▶ ABOUT THIS EXERCISE
Pick out every line in the listing below that contains the string "mmHg" and copy each one. Matching is case-sensitive.

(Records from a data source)
----

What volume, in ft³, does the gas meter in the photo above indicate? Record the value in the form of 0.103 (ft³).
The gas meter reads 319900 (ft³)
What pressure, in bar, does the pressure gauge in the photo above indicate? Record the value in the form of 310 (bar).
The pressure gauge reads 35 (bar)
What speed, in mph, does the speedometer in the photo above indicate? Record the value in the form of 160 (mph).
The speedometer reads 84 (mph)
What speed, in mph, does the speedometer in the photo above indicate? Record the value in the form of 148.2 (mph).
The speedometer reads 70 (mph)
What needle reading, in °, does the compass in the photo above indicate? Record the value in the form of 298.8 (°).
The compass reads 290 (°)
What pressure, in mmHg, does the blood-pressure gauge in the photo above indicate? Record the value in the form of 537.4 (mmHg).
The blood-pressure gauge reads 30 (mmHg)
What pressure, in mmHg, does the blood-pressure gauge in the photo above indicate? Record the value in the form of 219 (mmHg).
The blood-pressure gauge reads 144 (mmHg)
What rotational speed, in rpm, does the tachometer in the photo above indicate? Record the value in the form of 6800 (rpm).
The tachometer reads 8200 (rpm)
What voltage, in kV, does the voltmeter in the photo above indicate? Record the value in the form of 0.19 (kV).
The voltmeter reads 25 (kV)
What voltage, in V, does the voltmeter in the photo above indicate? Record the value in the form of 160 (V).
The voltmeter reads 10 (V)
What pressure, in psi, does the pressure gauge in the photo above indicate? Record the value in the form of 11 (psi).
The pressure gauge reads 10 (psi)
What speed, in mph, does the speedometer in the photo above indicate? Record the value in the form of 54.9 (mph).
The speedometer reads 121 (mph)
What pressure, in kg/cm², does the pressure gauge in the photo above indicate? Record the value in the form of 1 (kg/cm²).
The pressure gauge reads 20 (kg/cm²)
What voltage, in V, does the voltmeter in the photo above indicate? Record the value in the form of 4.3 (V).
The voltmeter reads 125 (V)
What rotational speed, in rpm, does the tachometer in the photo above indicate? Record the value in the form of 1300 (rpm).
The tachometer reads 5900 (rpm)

----

▶ ANSWER FOR THE TASK
What pressure, in mmHg, does the blood-pressure gauge in the photo above indicate? Record the value in the form of 537.4 (mmHg).
The blood-pressure gauge reads 30 (mmHg)
What pressure, in mmHg, does the blood-pressure gauge in the photo above indicate? Record the value in the form of 219 (mmHg).
The blood-pressure gauge reads 144 (mmHg)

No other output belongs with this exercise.